M. Xavier de ROUX : Si les pme constituées en sarl se voient autoriser l’accès aux marchés financiers, pourquoi supprimer cette forme ?

M. Jean-Jacques DAIGRE : Les sociétés concernées iront naturellement vers la sas. La sarl est inspiré du modèle allemand, mais leur système est différent. On compare souvent les sarl et la sa aux bv et aux nv qui existent en droit néerlandais. Or, c’est une erreur. La bv n’est pas une sarl, c’est une sa, elle émet des actions. La vraie différence, aujourd’hui, entre SARL et SAS réside dans le fait que la première émet des parts sociales et la seconde des actions. Il n’y a aucune différence dans le régime de responsabilité des dirigeants.

À propos de cette responsabilité, je considère que nous nous trouvons dans une situation curieuse. Il apparaît, en effet, difficile de réussir des actions civiles en responsabilité, même si celle-ci est justifiée. Lancer cette action est coûteux, se pose le problème de la preuve, il est difficile de fédérer les actionnaires, l’action collective est impossible. En conséquence, tout le monde passe par le juge d’instruction et recherche l’infraction pénale. Il faudrait dégonfler les actions pénales qui n’ont pas de vocation à l’être et revaloriser la voie civile.

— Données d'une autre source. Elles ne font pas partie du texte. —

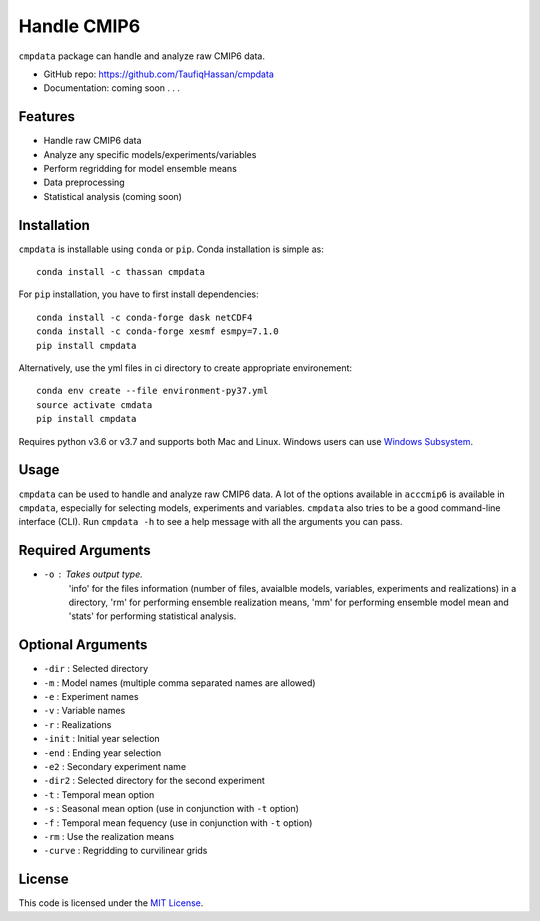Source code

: ===============================
Handle CMIP6
===============================

.. image:: https://img.shields.io/travis/TaufiqHassan/cmpdata.svg
        :target: https://travis-ci.org/TaufiqHassan/cmpdata

.. image:: https://img.shields.io/pypi/v/cmpdata.svg
        :target: https://pypi.python.org/pypi/cmpdata


``cmpdata`` package can handle and analyze raw CMIP6 data.

* GitHub repo: https://github.com/TaufiqHassan/cmpdata
* Documentation: coming soon . . .

Features
--------

- Handle raw CMIP6 data
- Analyze any specific models/experiments/variables
- Perform regridding for model ensemble means
- Data preprocessing 
- Statistical analysis (coming soon)

Installation
------------

``cmpdata`` is installable using ``conda`` or ``pip``. Conda installation is simple as: ::

	conda install -c thassan cmpdata

For ``pip`` installation, you have to first install dependencies: ::

    conda install -c conda-forge dask netCDF4
    conda install -c conda-forge xesmf esmpy=7.1.0
    pip install cmpdata

Alternatively, use the yml files in ci directory to create appropriate environement: ::

    conda env create --file environment-py37.yml
    source activate cmdata
    pip install cmpdata

Requires python v3.6 or v3.7 and supports both Mac and Linux. Windows users can use `Windows Subsystem`_.

.. _`Windows Subsystem`: https://docs.microsoft.com/en-us/windows/wsl/install-win10


Usage
------

``cmpdata`` can be used to handle and analyze raw CMIP6 data. A lot of the options available in ``acccmip6`` is available in ``cmpdata``, especially for selecting models, experiments and variables. 
``cmpdata`` also tries to be a good command-line interface (CLI). Run ``cmpdata -h`` to see a help message with all the arguments you can pass.

Required Arguments
------------------

- ``-o`` : Takes output type. 
         'info' for the files information (number of files, avaialble models, variables, experiments and realizations) in a directory,
         'rm' for performing ensemble realization means,
         'mm' for performing ensemble model mean and
         'stats' for performing statistical analysis.

Optional Arguments
------------------

- ``-dir`` : Selected directory
- ``-m`` : Model names (multiple comma separated names are allowed)
- ``-e`` : Experiment names
- ``-v`` : Variable names
- ``-r`` : Realizations
- ``-init`` : Initial year selection
- ``-end`` : Ending year selection
- ``-e2`` : Secondary experiment name
- ``-dir2`` : Selected directory for the second experiment
- ``-t`` : Temporal mean option
- ``-s`` : Seasonal mean option (use in conjunction with ``-t`` option)
- ``-f`` : Temporal mean fequency (use in conjunction with ``-t`` option)
- ``-rm`` : Use the realization means
- ``-curve`` : Regridding to curvilinear grids

License
-------

This code is licensed under the `MIT License`_.

.. _`MIT License`: https://opensource.org/licenses/MIT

Enfin, j’estime qu’en matière de cumuls, le régime doit être draconien pour les vrais dirigeants, qui doivent rester disponibles. Le régime doit être moins draconien que celui fixé par la loi nre pour les autres. Il est utile qu’un administrateur soit présent dans plusieurs conseils d’administration ; la circulation de l’information induite est utile. Nous considérons en France que le vivier des grands dirigeants est un vivier étroit ; nous n’avons jamais donné sa part au vivier interne. En Allemagne et au Royaume-Uni, il y a des grands dirigeants de grande entreprise qui ont commencé dans des directions techniques et finissent par être pdg.